That message, delivered with characteristic cheek, marked the start of Francis’ yearslong bid to realize the progressive ambitions of the Second Vatican Council — the 1960s-era global consultation that sought to align the Church with the liberal revolutions of that era. From the outset, he projected a message of tolerance, defended migrants and harshly criticized capitalist excess, while striving to balance that agenda with the conservatism of the fast-growing Catholic cohorts in Africa, Asia and Latin America.
To an extent, Francis was able to chip away at the Church’s millennia-old structure, opening up high-level Vatican offices to women and lay people.
But for the most part, these chaotic efforts only annoyed conservatives and disappointed liberals. For instance, he maintained barriers to female priests, and was forced to dilute a landmark declaration of same-sex blessings under pressure from outraged African bishops.
Francis was also divisive on the international stage. He won the admiration of followers in the global south and received blowback from supporters in the West with his urgent calls for peace in Ukraine, silence on China’s oppression of religious minorities and harsh condemnations of Israel’s invasion of Gaza — reflecting a complex worldview forged in leftist Peronist Argentina. His leadership style could also be unpredictable, as he would cancel plans after leaks by journalists and abandon promises.
All of this helped nurture an increasingly radical conservative faction — particularly in the U.S.
The de facto leader of the opposition to Francis was arch-conservative Cardinal Raymond Burke, renowned for wearing ludicrously ostentatious cosplay bishops’ vestments, while lamenting that the Catholic Church is “too feminized” and pinning the priest shortage on the introduction of altar girls. Burke repeatedly clashed with Francis over his supposed woke agenda, with one particularly bizarre feud unfolding over the alleged supply of condoms to Myanmar by the Order of the Knights of Malta. Burke’s broadsides continued without cease for years. He challenged the pontiff’s push to end the church’s ban on communion for remarried divorcees, and fulminated over his crackdown on the Latin mass. The pope responded by quietly marginalizing Burke, eventually removing his right to a subsidized Vatican apartment.

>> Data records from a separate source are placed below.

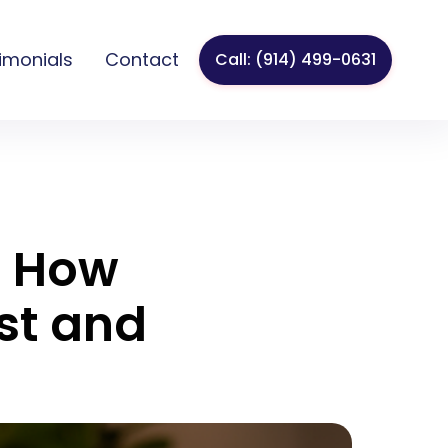
imonials
Contact
Call: (914) 499-0631
? How
st and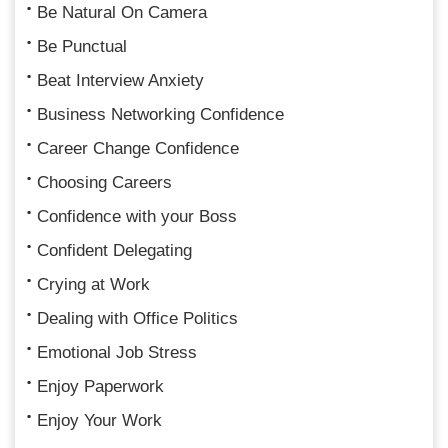
Be Natural On Camera
Be Punctual
Beat Interview Anxiety
Business Networking Confidence
Career Change Confidence
Choosing Careers
Confidence with your Boss
Confident Delegating
Crying at Work
Dealing with Office Politics
Emotional Job Stress
Enjoy Paperwork
Enjoy Your Work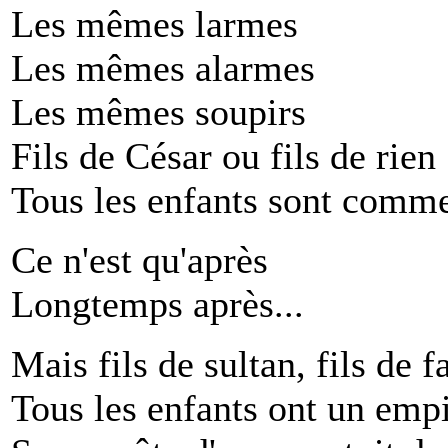
Les mêmes larmes
Les mêmes alarmes
Les mêmes soupirs
Fils de César ou fils de rien
Tous les enfants sont comme
Ce n'est qu'après
Longtemps après...
Mais fils de sultan, fils de f
Tous les enfants ont un emp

Indeed, Francis was no shrinking violet, and his avuncular image belied a talent for playing adversaries off one another, ensnaring them when they least expected. More prosaically, he liked to insult them — even saying his pompous conservative critics are mentally unstable.

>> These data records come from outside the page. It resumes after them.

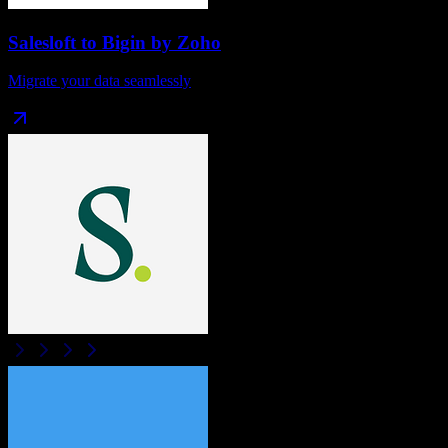
Salesloft
to
Bigin by Zoho
Migrate your data seamlessly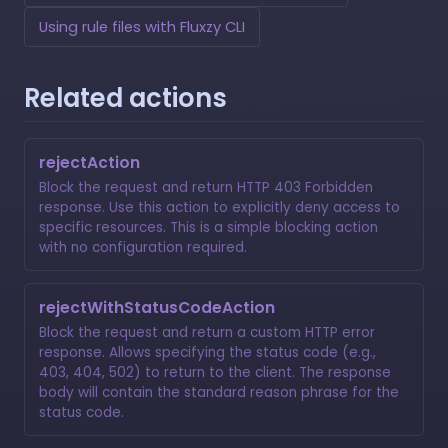
Using rule files with Fluxzy CLI
Related actions
rejectAction
Block the request and return HTTP 403 Forbidden
response. Use this action to explicitly deny access to
specific resources. This is a simple blocking action
with no configuration required.
rejectWithStatusCodeAction
Block the request and return a custom HTTP error
response. Allows specifying the status code (e.g.,
403, 404, 502) to return to the client. The response
body will contain the standard reason phrase for the
status code.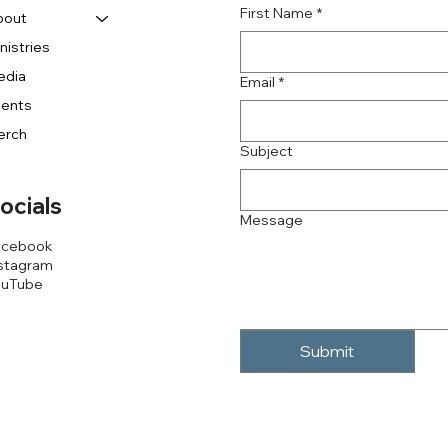
First Name
*
bout
nistries
edia
Email
*
vents
erch
Subject
ocials
Message
acebook
stagram
ouTube
Submit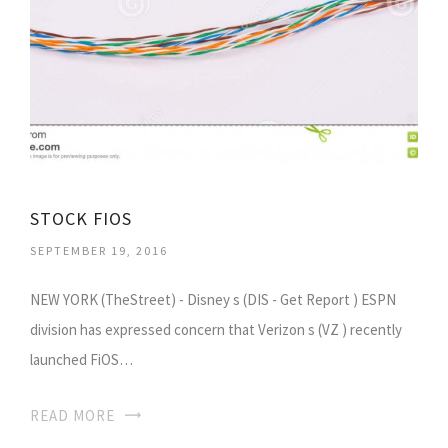
STOCK FIOS
SEPTEMBER 19, 2016
NEW YORK (TheStreet) - Disney s (DIS - Get Report ) ESPN
division has expressed concern that Verizon s (VZ ) recently
launched FiOS…
READ MORE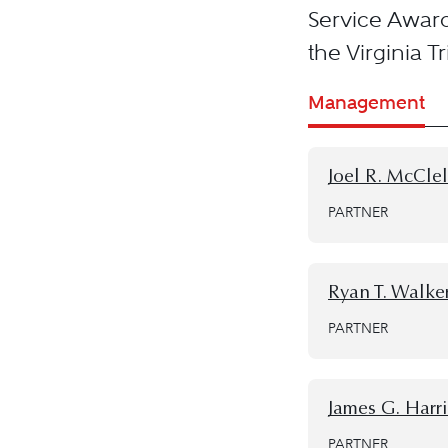
Service Awar
the Virginia T
Management
Joel R. McCle
PARTNER
Ryan T. Walke
PARTNER
James G. Harris
PARTNER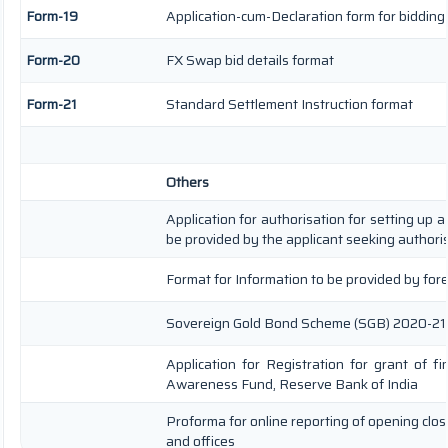
Form-19
Application-cum-Declaration form for biddin
Form-20
FX Swap bid details format
Form-21
Standard Settlement Instruction format
Others
Application for authorisation for setting up a
be provided by the applicant seeking authori
Format for Information to be provided by fore
Sovereign Gold Bond Scheme (SGB) 2020-21- Seri
Application for Registration for grant of f
Awareness Fund, Reserve Bank of India
Proforma for online reporting of opening clo
and offices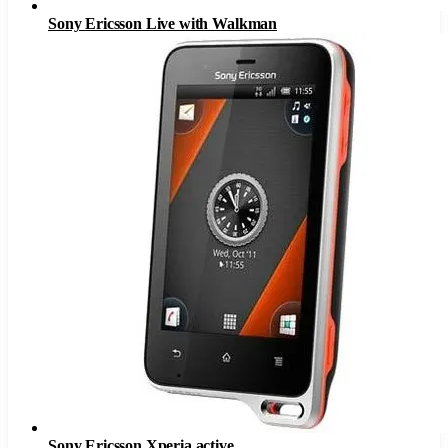
Sony Ericsson Live with Walkman
Sony Ericsson Xperia active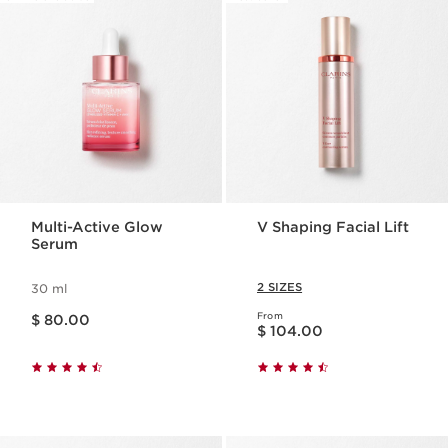
Multi-Active Glow
V Shaping Facial Lift
Serum
2 SIZES
30 ml
Price is now $ 80.00
From
$ 80.00
Price is now $ 104.00
$ 104.00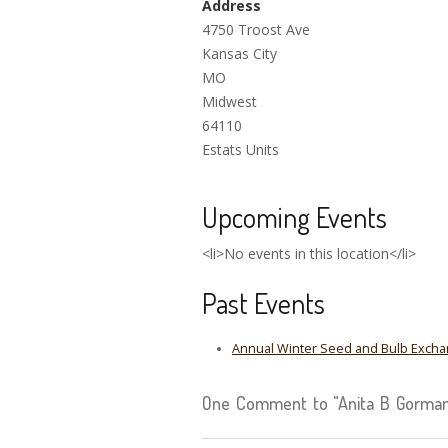
Address
4750 Troost Ave
Kansas City
MO
Midwest
64110
Estats Units
Upcoming Events
<li>No events in this location</li>
Past Events
Annual Winter Seed and Bulb Exchan
One Comment to "Anita B Gorman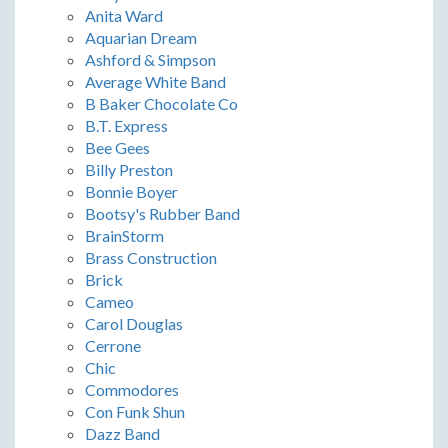
Anita Ward
Aquarian Dream
Ashford & Simpson
Average White Band
B Baker Chocolate Co
B.T. Express
Bee Gees
Billy Preston
Bonnie Boyer
Bootsy's Rubber Band
BrainStorm
Brass Construction
Brick
Cameo
Carol Douglas
Cerrone
Chic
Commodores
Con Funk Shun
Dazz Band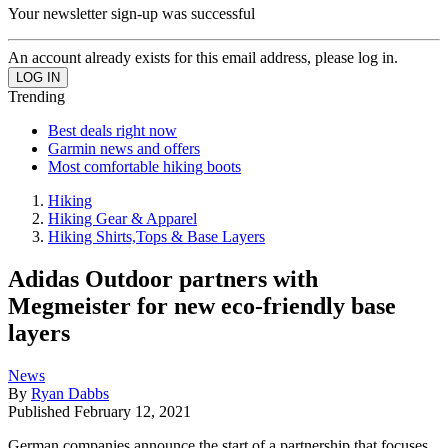
Your newsletter sign-up was successful
An account already exists for this email address, please log in.
Trending
Best deals right now
Garmin news and offers
Most comfortable hiking boots
Hiking
Hiking Gear & Apparel
Hiking Shirts,Tops & Base Layers
Adidas Outdoor partners with
Megmeister for new eco-friendly base
layers
News
By
Ryan Dabbs
Published
February 12, 2021
German companies announce the start of a partnership that focuses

His conservative foes, meanwhile, used Benedict as a totem for their values while he still lived. They claimed the throne of Peter was vacant under Francis’ rule, with some even dubbing him the “antichrist.”
They were helped by Francis’ own blunders, including his patchy efforts to clean up the Vatican’s finances. In 2017, a top auditor was mysteriously ousted, leading to a botched investment in London real estate, as well as the conviction and imprisonment of former cardinal Angelo Becciu. Francis met Becciu privately as the trial was underway, raising questions about his judgment.

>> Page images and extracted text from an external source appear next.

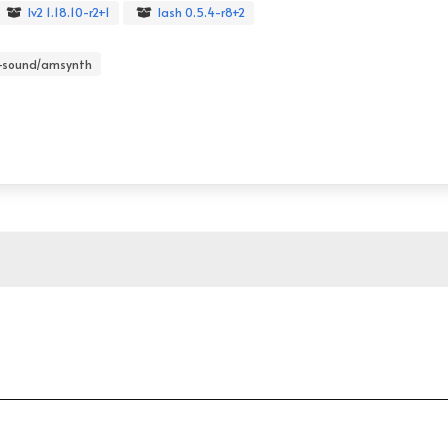
lv2 1.18.10-r2+1
lash 0.5.4-r8+2
-sound/amsynth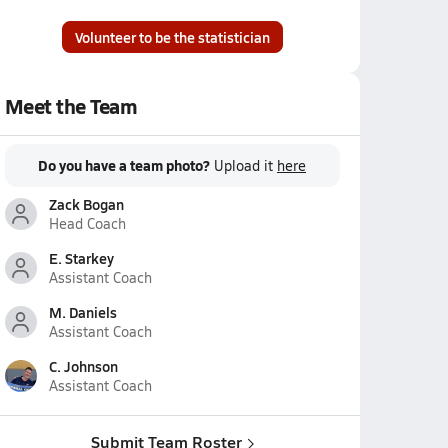
Volunteer to be the statistician
Meet the Team
Do you have a team photo?
Upload it
here
Zack Bogan
Head Coach
E. Starkey
Assistant Coach
M. Daniels
Assistant Coach
C. Johnson
Assistant Coach
Submit Team Roster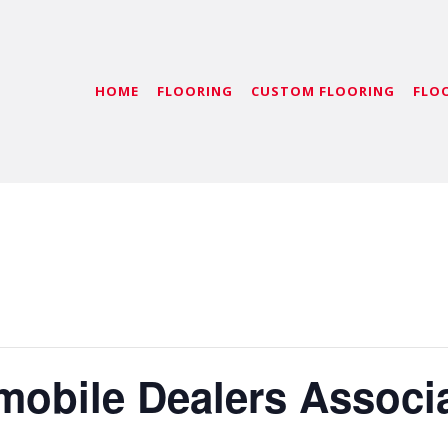
HOME
FLOORING
CUSTOM FLOORING
FLO
mobile Dealers Associ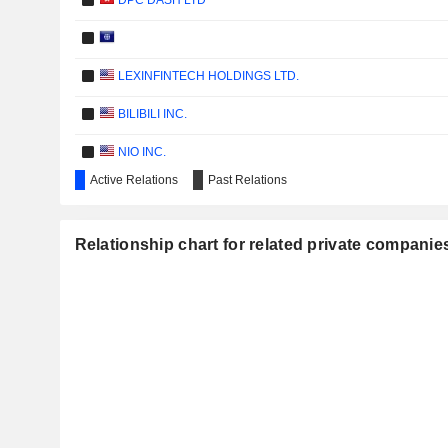
DPC DASH LTD
LEXINFINTECH HOLDINGS LTD.
BILIBILI INC.
NIO INC.
Active Relations
Past Relations
KUAISHOU TECHNOLOGY
KE HOLDINGS INC.
Relationship chart for related private compani
BURNING ROCK BIOTECH LIMITED
IHUMAN INC.
ZHIHU INC.
SUPERX AI TECHNOLOGY LIMITED
BAIJIAYUN GROUP LTD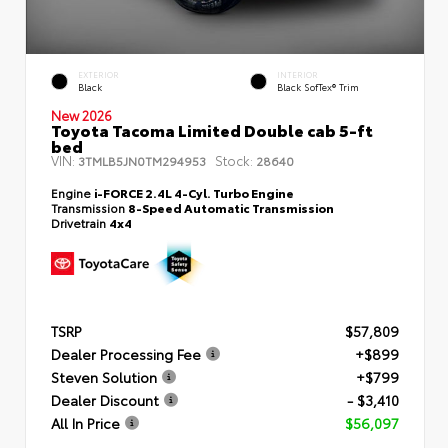
EXTERIOR
INTERIOR
Black
Black SofTex® Trim
New 2026
Toyota Tacoma Limited Double cab 5-ft
bed
VIN:
Stock:
3TMLB5JN0TM294953
28640
Engine
i-FORCE 2.4L 4-Cyl. Turbo Engine
Transmission
8-Speed Automatic Transmission
Drivetrain
4x4
TSRP
$57,809
Dealer Processing Fee
+$899
Steven Solution
+$799
Dealer Discount
- $3,410
All In Price
$56,097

His handling of abuse allegations against top lieutenants raised similar issues. The pontiff was seen as protecting and even elevating close friends accused of serious sexual misconduct. This included Jesuit priest and mosaic artist Marko Rupnik, whose garish artworks were recommissioned by the Vatican even after rape accusations emerged.
Inconsistency might have been the defining feature of the pope’s reign. Rather than reforming the Church, he has largely left behind chaos — and a theological quagmire — for whoever succeeds him.
As conservatives now sharpen their knives, that battle looks to be fraught.
On the one hand, Francis dramatically reshaped the geographic breakdown of the clerical elite over the years, appointing 110 of the 138 cardinals who will be eligible to elect his successor, many of them from outside of Europe. But Rome insiders warn that’s no guarantee of their support for his vision after he’s gone; Vatican alliances rarely survive the shift to a new pontiff.
All the same, much of the drama around his papacy has been an elite one: At his death, he enjoyed approval ratings among the world’s 1.4 billion faithful that would be the envy of most politicians.